# Doug Butcher



## Mike S (Dec 27, 2005)

From July 1963 to May 1965 I was 3/0 on the Federal Steam vessel Northumberland on a quadruple header. We joined in Montreal and brought her home to Hull on the 4th May 1965. Tom Hayward joined us in Sydney on the last leg of this epic.
The 2/0 on that voyage was Doug Butcher and we became close friends as well as working officers.

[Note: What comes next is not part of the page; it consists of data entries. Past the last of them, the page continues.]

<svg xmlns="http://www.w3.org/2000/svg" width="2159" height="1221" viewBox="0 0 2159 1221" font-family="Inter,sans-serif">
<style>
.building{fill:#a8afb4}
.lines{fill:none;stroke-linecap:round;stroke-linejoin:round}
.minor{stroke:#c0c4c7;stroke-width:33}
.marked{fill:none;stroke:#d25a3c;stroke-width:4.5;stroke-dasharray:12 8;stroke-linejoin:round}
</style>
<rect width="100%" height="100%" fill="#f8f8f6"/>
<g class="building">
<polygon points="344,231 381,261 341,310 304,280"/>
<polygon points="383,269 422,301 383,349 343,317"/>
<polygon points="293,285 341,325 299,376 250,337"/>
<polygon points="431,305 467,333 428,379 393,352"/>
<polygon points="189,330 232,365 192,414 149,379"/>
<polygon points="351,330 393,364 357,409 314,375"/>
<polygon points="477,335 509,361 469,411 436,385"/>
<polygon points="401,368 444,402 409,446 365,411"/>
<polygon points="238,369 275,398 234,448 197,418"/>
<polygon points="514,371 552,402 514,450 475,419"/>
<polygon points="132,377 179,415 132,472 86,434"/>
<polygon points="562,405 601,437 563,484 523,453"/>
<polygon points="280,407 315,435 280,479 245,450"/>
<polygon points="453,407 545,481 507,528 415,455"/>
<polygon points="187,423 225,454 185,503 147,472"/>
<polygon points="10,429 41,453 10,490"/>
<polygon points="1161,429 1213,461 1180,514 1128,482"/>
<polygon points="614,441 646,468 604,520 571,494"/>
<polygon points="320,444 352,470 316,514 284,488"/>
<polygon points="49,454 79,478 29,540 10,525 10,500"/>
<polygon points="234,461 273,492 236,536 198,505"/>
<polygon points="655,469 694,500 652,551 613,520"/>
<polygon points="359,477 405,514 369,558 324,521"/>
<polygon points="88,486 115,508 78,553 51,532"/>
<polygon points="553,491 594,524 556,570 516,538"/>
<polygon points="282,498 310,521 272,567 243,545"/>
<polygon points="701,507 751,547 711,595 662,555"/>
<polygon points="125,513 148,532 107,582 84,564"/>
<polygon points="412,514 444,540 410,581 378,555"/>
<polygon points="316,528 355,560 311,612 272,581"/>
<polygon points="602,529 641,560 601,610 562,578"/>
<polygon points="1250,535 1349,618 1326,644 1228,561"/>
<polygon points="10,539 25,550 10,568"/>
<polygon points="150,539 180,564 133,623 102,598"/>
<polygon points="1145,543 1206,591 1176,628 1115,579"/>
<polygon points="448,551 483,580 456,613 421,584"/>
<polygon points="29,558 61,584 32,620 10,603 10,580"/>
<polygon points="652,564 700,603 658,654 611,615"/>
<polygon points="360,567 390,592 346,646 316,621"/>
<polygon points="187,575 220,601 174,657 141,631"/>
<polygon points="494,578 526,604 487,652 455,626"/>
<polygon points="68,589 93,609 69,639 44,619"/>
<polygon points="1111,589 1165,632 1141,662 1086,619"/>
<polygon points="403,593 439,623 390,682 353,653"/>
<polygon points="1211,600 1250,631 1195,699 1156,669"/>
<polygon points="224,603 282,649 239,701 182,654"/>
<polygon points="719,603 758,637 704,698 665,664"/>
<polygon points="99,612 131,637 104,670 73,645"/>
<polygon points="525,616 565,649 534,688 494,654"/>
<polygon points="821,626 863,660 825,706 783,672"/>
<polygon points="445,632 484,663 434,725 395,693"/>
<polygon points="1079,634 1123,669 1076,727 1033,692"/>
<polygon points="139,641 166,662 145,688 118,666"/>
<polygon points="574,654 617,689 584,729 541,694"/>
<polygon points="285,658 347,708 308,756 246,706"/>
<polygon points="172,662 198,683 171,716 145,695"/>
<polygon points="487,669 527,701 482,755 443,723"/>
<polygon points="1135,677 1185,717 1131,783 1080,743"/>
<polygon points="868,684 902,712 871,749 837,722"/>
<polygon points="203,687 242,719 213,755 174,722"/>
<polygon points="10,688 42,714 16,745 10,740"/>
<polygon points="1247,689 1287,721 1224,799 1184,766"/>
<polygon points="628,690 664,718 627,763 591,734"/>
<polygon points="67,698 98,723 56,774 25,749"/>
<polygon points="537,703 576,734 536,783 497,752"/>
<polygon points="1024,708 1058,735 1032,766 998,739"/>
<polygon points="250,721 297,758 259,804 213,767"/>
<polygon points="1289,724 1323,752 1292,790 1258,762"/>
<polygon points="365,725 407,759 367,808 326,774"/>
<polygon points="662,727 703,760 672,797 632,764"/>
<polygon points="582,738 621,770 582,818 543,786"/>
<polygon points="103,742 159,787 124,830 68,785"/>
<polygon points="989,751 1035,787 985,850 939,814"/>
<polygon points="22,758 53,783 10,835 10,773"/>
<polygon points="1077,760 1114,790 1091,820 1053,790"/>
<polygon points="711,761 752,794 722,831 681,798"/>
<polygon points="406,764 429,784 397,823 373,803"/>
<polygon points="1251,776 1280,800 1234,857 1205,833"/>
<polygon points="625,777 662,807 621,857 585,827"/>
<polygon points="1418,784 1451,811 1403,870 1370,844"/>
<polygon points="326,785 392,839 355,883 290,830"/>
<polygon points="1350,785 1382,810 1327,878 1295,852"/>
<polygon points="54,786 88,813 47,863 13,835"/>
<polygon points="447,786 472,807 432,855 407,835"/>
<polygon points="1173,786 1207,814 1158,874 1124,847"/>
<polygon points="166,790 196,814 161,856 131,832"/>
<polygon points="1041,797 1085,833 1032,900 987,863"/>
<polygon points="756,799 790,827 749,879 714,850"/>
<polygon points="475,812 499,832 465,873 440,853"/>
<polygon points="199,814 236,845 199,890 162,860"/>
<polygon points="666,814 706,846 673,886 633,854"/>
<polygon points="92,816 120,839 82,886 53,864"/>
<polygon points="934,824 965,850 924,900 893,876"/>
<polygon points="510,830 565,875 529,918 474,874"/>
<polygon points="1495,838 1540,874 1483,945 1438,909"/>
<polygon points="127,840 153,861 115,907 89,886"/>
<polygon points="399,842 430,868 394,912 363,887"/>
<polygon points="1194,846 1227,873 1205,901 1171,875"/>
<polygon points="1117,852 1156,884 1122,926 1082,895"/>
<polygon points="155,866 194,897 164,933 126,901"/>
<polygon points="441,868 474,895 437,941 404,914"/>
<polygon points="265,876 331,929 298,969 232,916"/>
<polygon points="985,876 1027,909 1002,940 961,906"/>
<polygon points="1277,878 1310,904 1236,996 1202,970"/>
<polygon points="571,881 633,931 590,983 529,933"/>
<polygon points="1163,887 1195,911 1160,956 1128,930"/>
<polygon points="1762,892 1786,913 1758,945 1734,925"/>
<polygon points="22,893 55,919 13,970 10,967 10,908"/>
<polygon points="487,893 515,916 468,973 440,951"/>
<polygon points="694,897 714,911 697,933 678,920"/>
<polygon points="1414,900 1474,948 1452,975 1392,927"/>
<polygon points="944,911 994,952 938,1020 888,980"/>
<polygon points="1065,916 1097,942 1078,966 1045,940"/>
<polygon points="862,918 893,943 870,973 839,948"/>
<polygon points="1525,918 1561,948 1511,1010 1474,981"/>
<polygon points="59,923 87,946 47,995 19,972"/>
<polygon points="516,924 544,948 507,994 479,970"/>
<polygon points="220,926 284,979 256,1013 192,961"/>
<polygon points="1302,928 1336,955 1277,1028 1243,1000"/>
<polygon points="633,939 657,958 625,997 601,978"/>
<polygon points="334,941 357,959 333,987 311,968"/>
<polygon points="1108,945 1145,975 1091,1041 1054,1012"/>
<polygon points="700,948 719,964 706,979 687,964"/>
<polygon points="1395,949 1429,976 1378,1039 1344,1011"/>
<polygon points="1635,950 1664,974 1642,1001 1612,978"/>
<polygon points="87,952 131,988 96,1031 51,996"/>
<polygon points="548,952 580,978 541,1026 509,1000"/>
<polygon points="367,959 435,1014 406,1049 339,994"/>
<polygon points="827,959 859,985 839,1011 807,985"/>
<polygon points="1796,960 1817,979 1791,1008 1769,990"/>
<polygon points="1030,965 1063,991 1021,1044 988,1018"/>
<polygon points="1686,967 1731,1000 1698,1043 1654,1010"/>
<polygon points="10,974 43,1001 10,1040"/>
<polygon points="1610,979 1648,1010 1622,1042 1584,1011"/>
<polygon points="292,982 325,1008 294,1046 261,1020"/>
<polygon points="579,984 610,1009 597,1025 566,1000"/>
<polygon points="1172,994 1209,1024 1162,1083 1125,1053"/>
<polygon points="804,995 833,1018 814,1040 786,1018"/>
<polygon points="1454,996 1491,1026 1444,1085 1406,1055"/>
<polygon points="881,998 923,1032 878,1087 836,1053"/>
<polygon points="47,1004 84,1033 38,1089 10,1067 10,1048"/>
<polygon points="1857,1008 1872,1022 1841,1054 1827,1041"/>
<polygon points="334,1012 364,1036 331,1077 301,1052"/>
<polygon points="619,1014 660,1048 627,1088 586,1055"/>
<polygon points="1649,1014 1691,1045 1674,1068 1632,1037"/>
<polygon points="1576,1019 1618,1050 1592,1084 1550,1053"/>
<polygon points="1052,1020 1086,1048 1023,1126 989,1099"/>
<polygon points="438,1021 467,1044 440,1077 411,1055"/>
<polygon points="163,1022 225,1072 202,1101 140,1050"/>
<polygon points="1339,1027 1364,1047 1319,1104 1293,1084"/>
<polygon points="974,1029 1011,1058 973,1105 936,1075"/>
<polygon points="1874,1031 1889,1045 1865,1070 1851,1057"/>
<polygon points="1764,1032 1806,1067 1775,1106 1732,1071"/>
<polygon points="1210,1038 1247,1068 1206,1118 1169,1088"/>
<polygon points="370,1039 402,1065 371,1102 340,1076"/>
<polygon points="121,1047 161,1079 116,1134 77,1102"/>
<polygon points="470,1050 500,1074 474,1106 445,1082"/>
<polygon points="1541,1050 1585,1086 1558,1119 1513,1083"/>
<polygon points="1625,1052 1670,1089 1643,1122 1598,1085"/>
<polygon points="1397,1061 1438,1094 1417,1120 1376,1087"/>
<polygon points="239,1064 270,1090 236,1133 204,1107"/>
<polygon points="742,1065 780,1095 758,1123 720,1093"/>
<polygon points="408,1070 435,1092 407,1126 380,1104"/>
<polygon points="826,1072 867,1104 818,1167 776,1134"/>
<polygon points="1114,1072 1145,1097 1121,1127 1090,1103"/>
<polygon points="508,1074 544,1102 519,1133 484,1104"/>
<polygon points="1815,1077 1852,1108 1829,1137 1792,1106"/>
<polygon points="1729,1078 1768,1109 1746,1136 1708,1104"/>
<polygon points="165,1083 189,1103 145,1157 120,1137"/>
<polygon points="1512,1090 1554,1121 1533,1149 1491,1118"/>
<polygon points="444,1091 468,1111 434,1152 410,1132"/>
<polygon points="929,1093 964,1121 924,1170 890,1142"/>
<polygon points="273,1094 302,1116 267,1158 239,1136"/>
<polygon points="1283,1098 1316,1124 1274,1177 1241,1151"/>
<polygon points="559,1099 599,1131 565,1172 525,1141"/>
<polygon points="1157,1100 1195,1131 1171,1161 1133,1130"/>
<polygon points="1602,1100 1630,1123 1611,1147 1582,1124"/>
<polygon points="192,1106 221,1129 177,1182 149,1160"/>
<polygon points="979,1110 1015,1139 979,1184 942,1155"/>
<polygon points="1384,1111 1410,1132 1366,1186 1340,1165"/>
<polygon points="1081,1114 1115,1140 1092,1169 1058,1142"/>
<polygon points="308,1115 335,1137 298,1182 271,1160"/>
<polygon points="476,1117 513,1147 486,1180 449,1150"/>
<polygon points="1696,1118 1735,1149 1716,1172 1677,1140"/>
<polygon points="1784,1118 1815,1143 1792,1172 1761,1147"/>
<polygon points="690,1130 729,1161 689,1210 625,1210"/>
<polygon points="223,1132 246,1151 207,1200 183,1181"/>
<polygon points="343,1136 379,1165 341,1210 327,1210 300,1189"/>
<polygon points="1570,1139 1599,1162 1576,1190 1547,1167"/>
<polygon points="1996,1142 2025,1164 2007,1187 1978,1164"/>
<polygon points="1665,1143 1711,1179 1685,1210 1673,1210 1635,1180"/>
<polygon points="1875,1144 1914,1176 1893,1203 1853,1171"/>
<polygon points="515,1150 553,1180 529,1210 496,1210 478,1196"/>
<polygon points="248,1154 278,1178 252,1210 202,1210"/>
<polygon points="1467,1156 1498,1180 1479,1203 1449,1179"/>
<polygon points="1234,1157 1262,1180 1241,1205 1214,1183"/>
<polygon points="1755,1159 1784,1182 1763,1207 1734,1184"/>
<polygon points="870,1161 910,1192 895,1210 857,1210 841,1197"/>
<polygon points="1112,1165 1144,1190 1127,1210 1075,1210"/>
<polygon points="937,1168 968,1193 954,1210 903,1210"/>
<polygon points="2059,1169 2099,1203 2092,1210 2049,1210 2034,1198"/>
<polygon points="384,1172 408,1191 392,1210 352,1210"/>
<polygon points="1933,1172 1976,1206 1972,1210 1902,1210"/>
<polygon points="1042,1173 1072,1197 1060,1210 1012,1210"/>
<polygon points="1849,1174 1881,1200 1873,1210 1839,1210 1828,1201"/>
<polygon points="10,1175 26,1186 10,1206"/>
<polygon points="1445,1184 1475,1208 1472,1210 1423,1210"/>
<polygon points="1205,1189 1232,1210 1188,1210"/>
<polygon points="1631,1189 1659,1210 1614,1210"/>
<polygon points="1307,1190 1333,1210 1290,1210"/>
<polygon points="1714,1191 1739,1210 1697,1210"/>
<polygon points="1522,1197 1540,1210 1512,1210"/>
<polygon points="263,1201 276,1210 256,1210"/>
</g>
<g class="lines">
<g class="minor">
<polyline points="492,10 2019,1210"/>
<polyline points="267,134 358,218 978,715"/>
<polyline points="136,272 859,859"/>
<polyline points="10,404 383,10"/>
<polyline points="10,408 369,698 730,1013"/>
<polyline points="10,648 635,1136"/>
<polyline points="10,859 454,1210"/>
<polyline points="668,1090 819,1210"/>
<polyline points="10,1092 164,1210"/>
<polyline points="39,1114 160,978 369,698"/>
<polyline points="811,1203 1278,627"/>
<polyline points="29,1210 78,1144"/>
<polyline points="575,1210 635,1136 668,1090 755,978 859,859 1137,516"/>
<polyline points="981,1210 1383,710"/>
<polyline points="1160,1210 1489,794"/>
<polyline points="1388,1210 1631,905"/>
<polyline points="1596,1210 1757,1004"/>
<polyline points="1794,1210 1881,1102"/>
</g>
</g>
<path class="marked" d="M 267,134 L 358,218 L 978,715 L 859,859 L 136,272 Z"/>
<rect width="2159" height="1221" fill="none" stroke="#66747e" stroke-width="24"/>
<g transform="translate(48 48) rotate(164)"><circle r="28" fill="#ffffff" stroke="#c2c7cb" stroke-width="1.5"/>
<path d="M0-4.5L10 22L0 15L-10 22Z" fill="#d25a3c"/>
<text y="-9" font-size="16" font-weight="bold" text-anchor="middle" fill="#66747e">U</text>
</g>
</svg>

John Thorpe was C/O and John Ayers was the 4/0 however although I would love to hear from either of the other two it is Doug Butcher whom I would very much like to get in contact with.
The last I heard from him he was married and heading to South Africa and Saf Marine.
Are you out there Dougie?!


----------



## dogsbody (May 27, 2006)

*rangitarne*

Hi Mike,
I See From Youre Comments,you Sailed On The Rangitarne, My Uncle, Pop Johnson Was Killed Whilst Serving Aboard This Vessel, 1967 In Kg5, Would You Have Any Crew Photos From 66/67,
I Beleive Pop Was Quartermaster, He Fell Between The Ship & The Quay.
Cheers, Paul. ( Dogsbody )


----------



## Mike S (Dec 27, 2005)

Greetings Paul. Sorry to hear of your uncles sad death. 
I was on her from Feb 1961 to Mar 1963 so sadly I cannot help you. 
I don't think he was on there then as most of the quartermasters were all Island men from the west of Scotland.
Regards


----------